» Task goal: Copy out every line of the listing below word for word, leaving out the pictures.

» Data supplied:
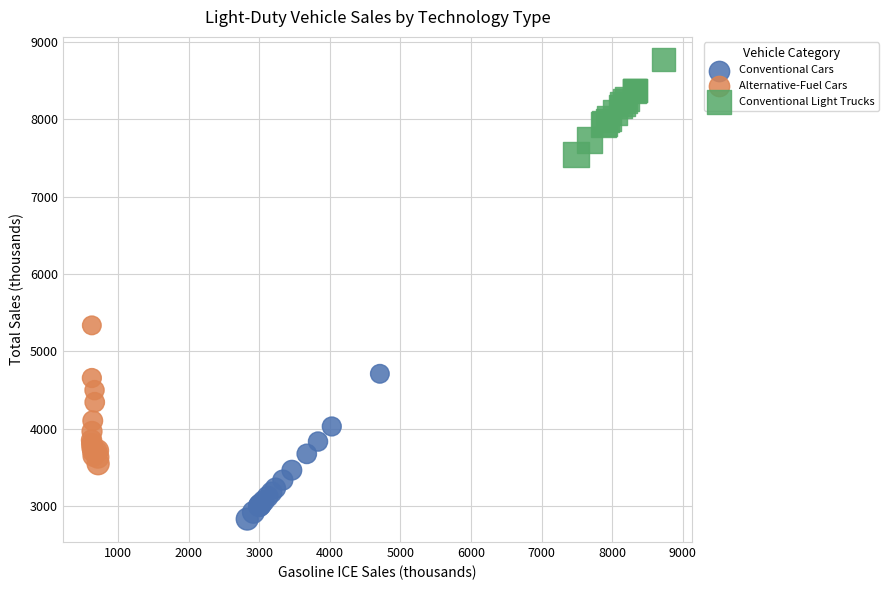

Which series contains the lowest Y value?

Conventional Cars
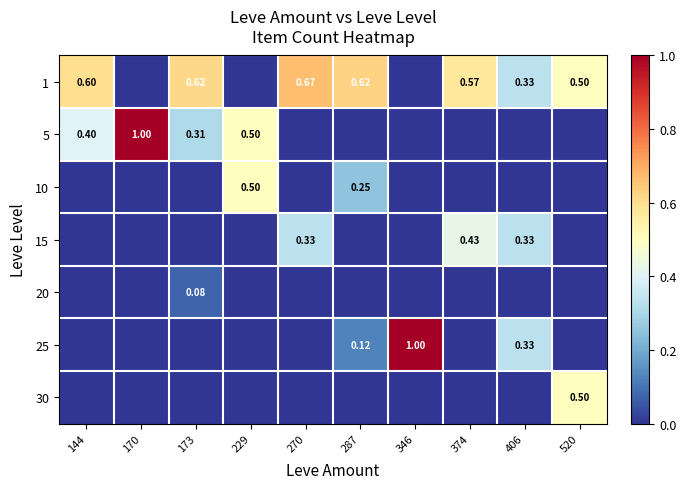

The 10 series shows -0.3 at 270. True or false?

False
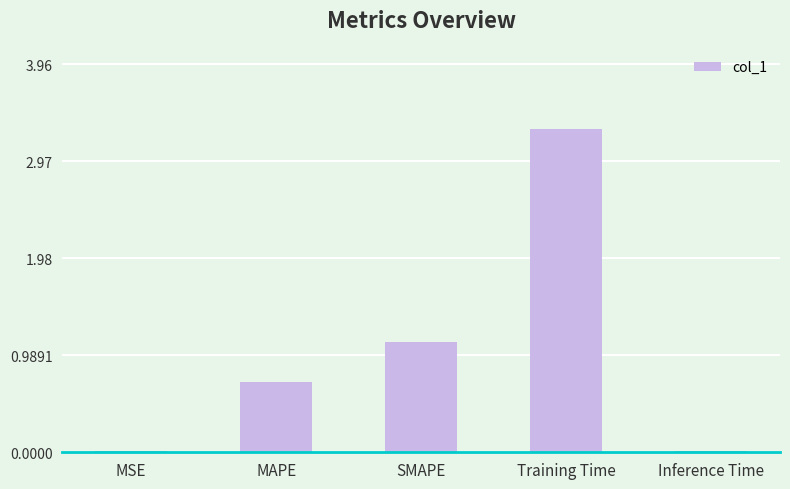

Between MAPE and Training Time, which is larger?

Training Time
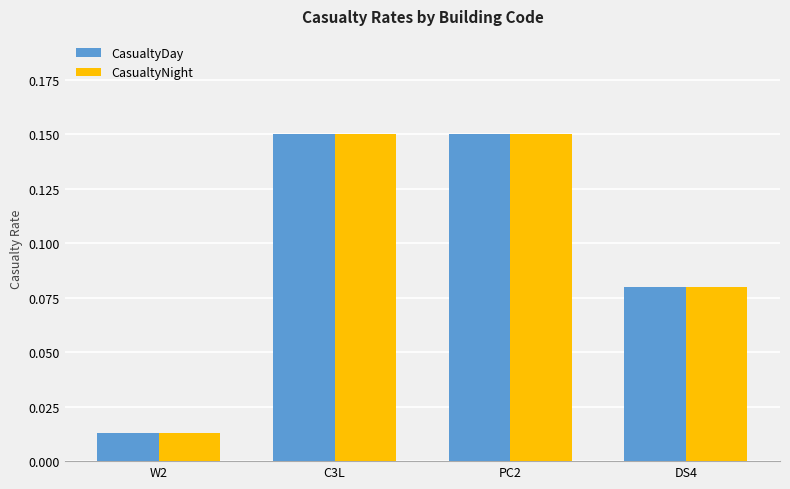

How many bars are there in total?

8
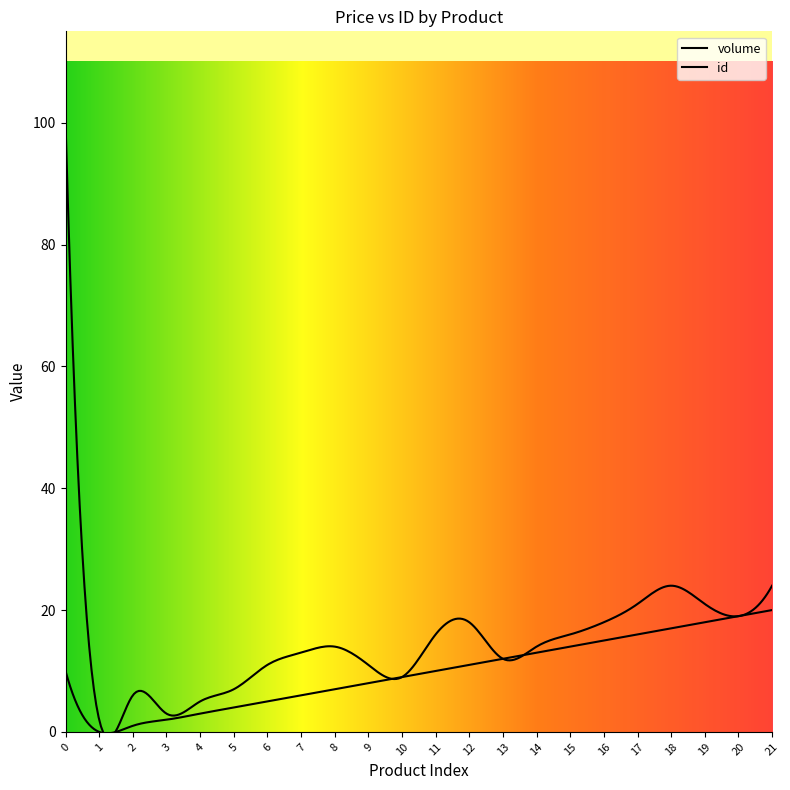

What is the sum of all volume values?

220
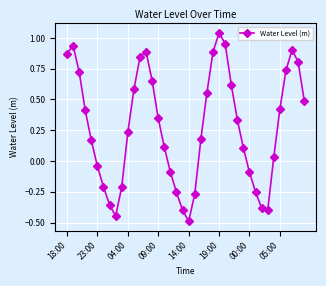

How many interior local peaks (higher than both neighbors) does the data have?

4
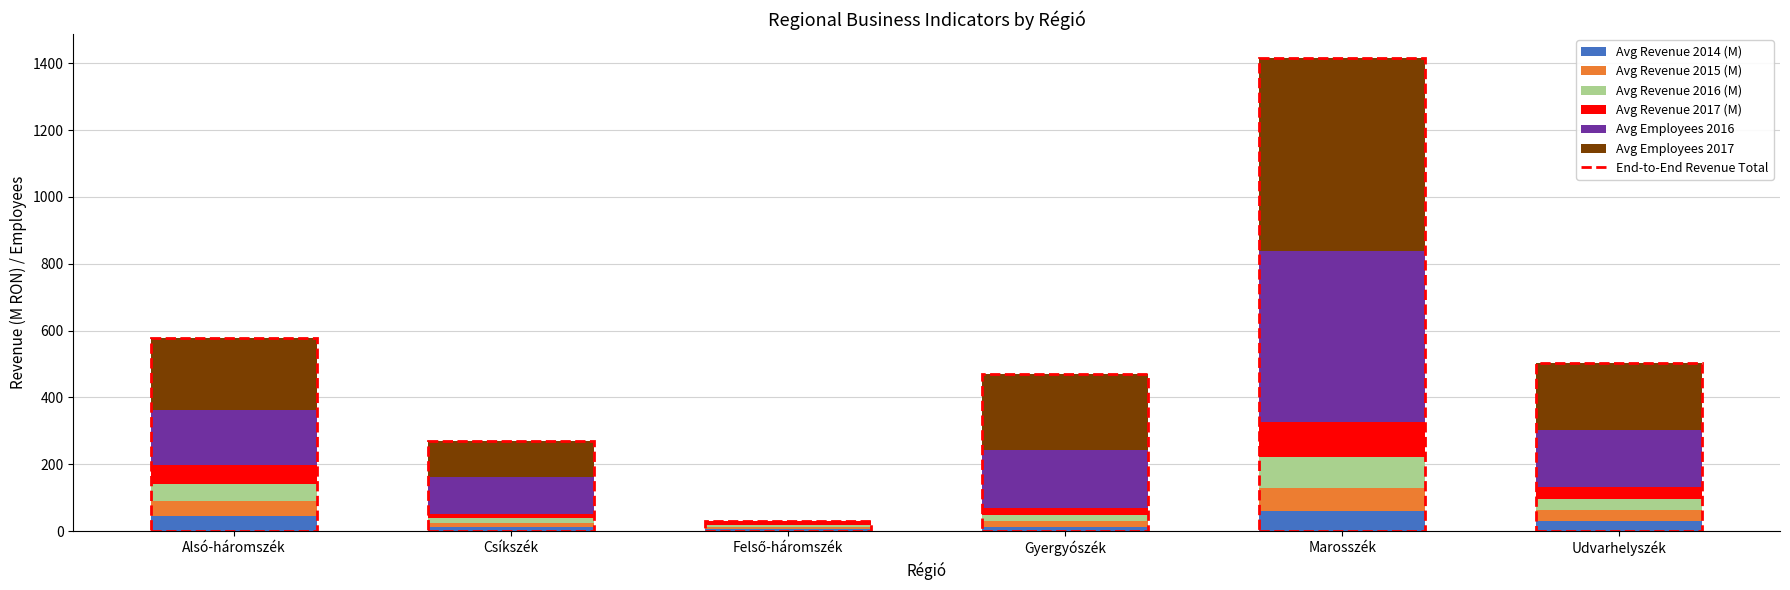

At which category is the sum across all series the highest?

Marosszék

» Solution:
Which series contains the lowest Y value?

Conventional Cars

The 10 series shows -0.3 at 270. True or false?

False

Between MAPE and Training Time, which is larger?

Training Time

How many bars are there in total?

8

What is the sum of all volume values?

220

How many interior local peaks (higher than both neighbors) does the data have?

4

At which category is the sum across all series the highest?

Marosszék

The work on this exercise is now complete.